Attempts to mechanize literary creativity have been made for many centuries. We can recall, for example, the logical machine of the 12th-century philosopher Raymond Lull, which is actually capable of creating combinations of concepts.
The process of mechanization was especially active in the 20th century, and the advent of computers only accelerated it. But the real breakthrough came in 1997, when LSTM (Long short-term memory) networks were created.
This is a special kind of recurrent neural networks that can learn long-term dependencies. That is, they are capable of long-term storage of information and repeated access to it.

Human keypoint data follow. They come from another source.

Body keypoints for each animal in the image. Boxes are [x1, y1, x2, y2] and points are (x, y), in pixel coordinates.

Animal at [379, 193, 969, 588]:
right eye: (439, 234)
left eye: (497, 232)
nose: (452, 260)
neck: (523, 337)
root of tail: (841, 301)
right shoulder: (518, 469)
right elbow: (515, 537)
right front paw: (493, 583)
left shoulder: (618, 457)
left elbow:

And now there are even more advanced transformer networks based on the GPT (Generative Pre-trained Transformer) algorithm.

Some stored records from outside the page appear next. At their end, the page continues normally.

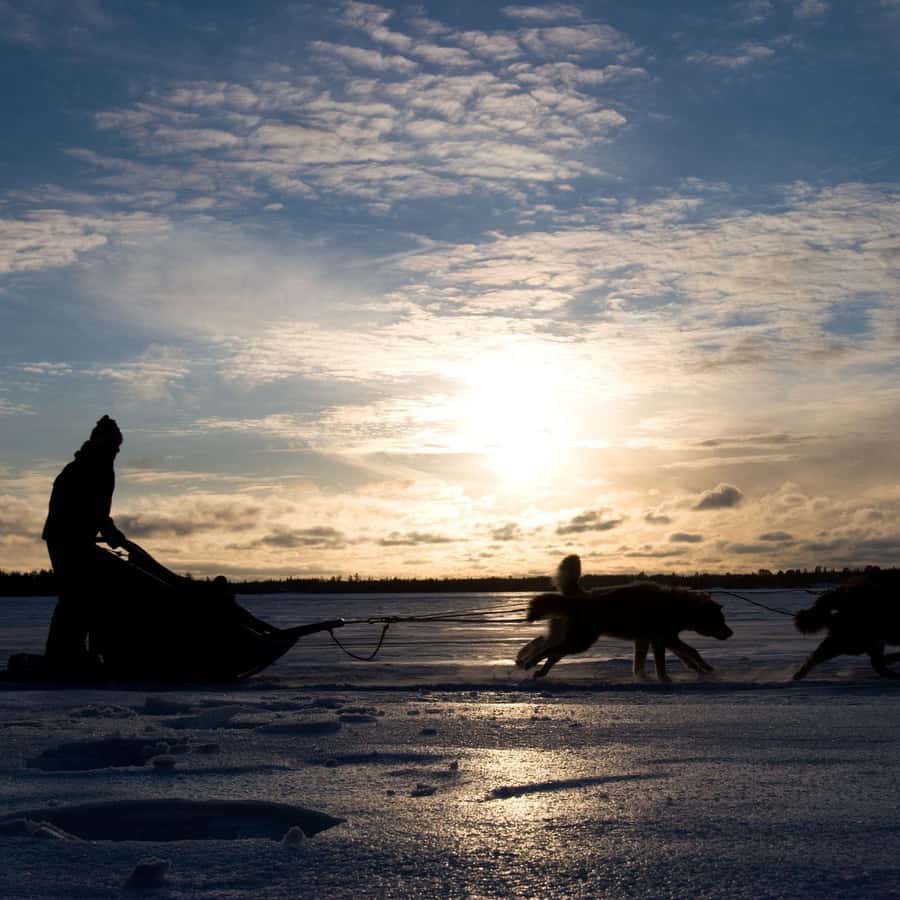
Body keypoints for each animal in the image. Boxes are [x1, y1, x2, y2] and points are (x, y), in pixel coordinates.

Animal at [516, 555, 733, 681]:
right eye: (720, 619)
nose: (730, 633)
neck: (678, 606)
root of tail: (580, 597)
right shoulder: (663, 639)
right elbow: (686, 654)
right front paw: (667, 679)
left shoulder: (652, 640)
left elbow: (677, 657)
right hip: (580, 641)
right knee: (549, 650)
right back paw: (529, 663)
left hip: (574, 640)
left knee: (550, 650)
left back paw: (535, 669)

For example, you are writing a story using GPT-2, and this network is able to remember 1024 tokens in a row, that is, parts of words, words, or individual letters that make up your text. Let’s say in the first sentence you entered a character named Vasily. If you repeat the name of this hero for the next 1024 tokens, then the network will “remember” it and understand that this is the same hero.
But when developing the experimental neural network “NeuroStanislavsky”, an even more advanced algorithm of the latest generation GPT-3 was used , capable of remembering 2048 tokens. The network was created by students of the University of Science and Technology MISIS in collaboration with the Biennale of Theater Arts.